Comme nous l’avons précisé plusieurs fois déjà, la Loi, qui est immuable, n’a subi de modifications que dans son application qui, suite à l’avènement de Christ, est passée de la main des hommes aux mains du Souverain.

Il y a peu, j’ai entendu de la bouche d’un enseignant dans une synagogue, qu’aujourd’hui, il fallait interpréter la loi à un niveau spirituel. Étant donné qu’il n’y a plus de Sanctuaire – de Temple – ni de Sacerdoce, tous les jugements sont entre les mains de l’Éternel.
Pour un disciple de Christ, cette information ne nous apprend rien de nouveau, car ceci est l’un des fondements de notre foi. Ce qui est étonnant, c’est de voir à quel point le peuple confiné sous le voile est capable de percevoir les réalités et les vérités que souvent même le Corps de Christ à du mal ou pire, refuse de saisir.

Quelques exemples:

1. Depuis 70 après JC, suite à la destruction du second Temple par les troupes romaines, les juifs n’offrent plus d’holocaustes! Ils considèrent toutes les lois concernant les offrandes comme n’étant plus de vigueur tant que le temple ne sera pas reconstruit.
Il est intéressant de voir que suite au sacrifice de Yéshoua sur la croix, lorsque l’obligation de montrer des offrandes à l’Éternel à non seulement été abolie, mais elle est strictement interdite depuis ce moment, tout comme le Corps de Christ, la communauté juive respecte cette interdiction depuis l’an 70. Personnellement, je me pose la question si quiconque avait encore les « tripes » d’aller faire une offrande quelconque dans le Temple suite au déchirement de son voile lorsque Yéshoua rendit l’âme? (Matthieu 27: 51)

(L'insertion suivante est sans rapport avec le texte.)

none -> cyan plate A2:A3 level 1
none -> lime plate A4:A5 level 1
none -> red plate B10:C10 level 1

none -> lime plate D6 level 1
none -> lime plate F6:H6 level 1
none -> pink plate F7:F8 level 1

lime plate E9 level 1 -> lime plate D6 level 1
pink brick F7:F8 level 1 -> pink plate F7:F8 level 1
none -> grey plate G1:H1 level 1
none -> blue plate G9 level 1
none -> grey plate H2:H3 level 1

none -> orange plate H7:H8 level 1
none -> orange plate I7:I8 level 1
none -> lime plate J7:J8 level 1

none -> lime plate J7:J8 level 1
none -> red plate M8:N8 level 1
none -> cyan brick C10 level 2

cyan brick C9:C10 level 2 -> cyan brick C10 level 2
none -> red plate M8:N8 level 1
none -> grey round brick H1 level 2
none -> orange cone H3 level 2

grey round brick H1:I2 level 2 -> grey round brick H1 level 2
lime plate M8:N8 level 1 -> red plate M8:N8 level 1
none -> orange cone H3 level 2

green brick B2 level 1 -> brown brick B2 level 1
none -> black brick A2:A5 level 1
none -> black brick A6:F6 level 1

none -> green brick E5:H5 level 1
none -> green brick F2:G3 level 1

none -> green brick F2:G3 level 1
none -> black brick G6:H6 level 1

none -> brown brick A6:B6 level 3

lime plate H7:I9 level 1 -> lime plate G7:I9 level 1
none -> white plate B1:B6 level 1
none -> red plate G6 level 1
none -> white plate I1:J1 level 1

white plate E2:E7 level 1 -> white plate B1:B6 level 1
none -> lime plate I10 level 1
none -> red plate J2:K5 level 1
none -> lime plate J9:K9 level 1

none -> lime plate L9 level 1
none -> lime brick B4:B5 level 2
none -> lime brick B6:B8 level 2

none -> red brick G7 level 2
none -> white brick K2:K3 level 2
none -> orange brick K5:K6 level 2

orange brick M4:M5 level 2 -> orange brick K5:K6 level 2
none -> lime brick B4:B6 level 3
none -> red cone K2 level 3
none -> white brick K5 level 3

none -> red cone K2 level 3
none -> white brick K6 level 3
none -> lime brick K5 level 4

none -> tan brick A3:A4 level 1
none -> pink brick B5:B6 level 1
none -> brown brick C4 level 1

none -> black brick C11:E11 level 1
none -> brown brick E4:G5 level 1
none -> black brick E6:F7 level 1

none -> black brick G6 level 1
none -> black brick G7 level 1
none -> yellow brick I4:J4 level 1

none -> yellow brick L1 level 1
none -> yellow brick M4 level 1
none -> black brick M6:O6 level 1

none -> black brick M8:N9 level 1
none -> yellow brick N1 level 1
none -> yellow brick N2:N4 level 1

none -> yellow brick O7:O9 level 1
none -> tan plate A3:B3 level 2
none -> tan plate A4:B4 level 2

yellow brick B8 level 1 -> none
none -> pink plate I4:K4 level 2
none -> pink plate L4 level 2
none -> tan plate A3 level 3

2. Conséquence de la nouvelle diaspora, l’ordre des Juges – Sanhedrins – fut abolie. Finie l’institution qui fut instaurée par l’Éternel lorsqu’il parla à Moïse et selon laquelle, une assemblée de sages était chargé d’appliquer la Loi.
Dans l’Israël moderne, plusieurs groupes de juifs orthodoxes ont tenté de rétablir l’ordre des Juges à de maintes reprises, mais en vain. Ils n’ont à ce jour jamais été capables de s’entendre. La plupart d’entre-eux sont persuadés que seul le Messie est capable de rétablir les Juges lorsqu’il (re)viendra.

3. Le peuple juif est constitué de trois groupes: les cohens, les lévites et les membres du peuple: les israélites. Les cohens, qui viennent de la tribu de Lévi, les grand-prêtres, s’occupaient du ministère spirituel au sein du Temple. Ce sont eux qui enseignaient la Loi au peuple. à leurs côtés travaillaient les lévites, également de la tribu de Lévi. Ils travaillaient aussi dans le temple en tant qu’adjoints des cohens. Le reste du peuple était Israël. L’Éternel avait donc de la main d’œuvre au sein du peuple aussi bien au niveau spirituel qu’au niveau psychique et physique.
Des lois très précises régulaient le revenu que devaient avoir les lévites et les cohanites, de quoi ils devaient vivre et en quelle mesure devaient-ils bénéficier des offrandes et des holocaustes afin qu’eux et leurs familles aient une vie décente.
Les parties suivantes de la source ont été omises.